» **Provided material**:
##############################

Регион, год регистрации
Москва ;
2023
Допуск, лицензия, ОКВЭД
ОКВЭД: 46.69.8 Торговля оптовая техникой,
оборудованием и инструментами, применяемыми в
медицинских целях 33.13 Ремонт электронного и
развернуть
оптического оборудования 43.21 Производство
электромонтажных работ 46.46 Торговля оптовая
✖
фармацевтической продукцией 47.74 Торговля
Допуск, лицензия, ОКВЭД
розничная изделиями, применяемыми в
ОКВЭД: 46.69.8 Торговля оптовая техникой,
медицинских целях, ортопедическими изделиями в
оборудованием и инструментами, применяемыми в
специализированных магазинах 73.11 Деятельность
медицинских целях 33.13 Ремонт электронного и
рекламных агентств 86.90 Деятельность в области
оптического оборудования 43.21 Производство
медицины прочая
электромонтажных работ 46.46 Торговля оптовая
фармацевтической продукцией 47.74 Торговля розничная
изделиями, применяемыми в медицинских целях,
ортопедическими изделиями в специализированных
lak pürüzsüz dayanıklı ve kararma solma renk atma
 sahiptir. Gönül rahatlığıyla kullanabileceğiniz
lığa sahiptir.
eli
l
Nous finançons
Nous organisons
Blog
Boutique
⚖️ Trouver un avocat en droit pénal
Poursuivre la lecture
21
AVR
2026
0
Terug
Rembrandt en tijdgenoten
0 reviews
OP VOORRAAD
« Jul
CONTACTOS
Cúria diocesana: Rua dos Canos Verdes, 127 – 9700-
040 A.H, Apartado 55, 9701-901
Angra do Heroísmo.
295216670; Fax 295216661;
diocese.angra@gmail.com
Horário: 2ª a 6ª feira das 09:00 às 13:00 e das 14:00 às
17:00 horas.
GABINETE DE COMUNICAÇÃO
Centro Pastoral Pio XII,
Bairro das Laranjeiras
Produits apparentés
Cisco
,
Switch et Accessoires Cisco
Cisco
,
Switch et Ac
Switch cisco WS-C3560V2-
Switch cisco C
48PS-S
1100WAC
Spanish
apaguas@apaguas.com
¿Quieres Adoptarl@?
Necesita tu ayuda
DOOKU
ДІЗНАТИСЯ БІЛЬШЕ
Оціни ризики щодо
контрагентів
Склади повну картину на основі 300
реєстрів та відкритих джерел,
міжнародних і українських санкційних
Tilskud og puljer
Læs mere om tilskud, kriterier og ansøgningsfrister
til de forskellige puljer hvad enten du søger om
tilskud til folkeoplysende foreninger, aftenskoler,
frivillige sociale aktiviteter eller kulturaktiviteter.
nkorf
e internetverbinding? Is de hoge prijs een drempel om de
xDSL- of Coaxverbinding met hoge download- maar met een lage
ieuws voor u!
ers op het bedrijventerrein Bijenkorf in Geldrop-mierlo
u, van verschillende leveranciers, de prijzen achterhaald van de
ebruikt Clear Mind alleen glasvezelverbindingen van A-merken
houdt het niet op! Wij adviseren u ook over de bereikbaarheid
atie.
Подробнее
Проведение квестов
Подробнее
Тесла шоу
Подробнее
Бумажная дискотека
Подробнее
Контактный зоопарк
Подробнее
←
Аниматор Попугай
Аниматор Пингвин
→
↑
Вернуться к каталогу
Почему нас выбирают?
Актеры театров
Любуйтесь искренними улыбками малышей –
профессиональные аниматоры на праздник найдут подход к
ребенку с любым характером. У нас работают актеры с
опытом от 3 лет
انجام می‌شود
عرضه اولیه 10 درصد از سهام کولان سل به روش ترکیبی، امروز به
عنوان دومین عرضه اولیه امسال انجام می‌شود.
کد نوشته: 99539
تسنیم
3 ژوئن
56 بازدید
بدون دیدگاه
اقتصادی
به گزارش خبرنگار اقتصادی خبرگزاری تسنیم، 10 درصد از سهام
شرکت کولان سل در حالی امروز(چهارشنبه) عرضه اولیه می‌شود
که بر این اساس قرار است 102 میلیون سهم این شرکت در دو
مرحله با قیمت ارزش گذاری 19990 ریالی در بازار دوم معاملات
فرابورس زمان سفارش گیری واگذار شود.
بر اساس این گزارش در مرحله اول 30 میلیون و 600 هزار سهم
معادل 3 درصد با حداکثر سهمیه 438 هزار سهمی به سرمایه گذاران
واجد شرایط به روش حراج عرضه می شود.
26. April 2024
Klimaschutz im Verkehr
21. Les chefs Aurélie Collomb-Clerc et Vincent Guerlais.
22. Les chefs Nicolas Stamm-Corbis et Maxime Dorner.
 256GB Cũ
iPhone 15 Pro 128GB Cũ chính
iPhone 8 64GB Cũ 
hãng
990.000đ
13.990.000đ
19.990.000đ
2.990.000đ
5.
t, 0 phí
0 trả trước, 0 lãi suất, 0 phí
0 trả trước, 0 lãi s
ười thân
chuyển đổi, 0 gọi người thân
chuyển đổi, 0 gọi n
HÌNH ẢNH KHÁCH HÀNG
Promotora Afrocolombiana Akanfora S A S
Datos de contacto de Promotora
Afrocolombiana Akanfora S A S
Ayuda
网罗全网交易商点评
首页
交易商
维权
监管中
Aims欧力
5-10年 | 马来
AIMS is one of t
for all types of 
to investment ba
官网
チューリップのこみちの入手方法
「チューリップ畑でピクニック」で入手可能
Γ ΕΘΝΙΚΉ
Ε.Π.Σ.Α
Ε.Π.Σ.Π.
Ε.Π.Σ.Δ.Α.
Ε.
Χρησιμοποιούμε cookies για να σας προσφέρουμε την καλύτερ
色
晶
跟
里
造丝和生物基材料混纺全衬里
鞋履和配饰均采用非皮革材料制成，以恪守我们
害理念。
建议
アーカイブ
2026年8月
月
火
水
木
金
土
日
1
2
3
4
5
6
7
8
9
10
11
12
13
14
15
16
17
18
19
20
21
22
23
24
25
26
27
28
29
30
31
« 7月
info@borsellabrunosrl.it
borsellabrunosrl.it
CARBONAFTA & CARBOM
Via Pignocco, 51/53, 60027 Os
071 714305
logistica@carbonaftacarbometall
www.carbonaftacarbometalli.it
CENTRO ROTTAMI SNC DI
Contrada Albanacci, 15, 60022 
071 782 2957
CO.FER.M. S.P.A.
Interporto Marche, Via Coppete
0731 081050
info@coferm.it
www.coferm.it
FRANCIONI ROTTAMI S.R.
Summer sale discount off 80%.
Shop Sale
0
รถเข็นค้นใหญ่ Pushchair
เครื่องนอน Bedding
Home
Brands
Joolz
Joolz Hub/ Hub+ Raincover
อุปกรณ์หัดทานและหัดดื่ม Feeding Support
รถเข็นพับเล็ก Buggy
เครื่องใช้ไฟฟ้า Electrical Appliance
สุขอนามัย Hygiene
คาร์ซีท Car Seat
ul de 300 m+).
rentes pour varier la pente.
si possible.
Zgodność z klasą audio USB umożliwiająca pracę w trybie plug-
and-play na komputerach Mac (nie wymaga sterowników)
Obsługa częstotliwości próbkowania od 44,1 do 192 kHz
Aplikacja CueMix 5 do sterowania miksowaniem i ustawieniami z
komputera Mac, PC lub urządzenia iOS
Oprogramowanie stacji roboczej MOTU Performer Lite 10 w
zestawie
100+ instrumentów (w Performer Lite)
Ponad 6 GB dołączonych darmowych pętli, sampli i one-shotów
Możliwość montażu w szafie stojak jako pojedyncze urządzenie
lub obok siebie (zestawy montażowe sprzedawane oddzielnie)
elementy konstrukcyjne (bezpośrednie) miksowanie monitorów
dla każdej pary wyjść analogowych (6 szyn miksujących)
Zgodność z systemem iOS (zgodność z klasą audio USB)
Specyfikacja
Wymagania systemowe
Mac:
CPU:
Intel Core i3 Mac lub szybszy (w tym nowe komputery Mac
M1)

##############################

» **Goal of the exercise**: Check each line of the data above for the word "اقتصادی" and copy the ones where it is found.

» **Response below**:
اقتصادی
به گزارش خبرنگار اقتصادی خبرگزاری تسنیم، 10 درصد از سهام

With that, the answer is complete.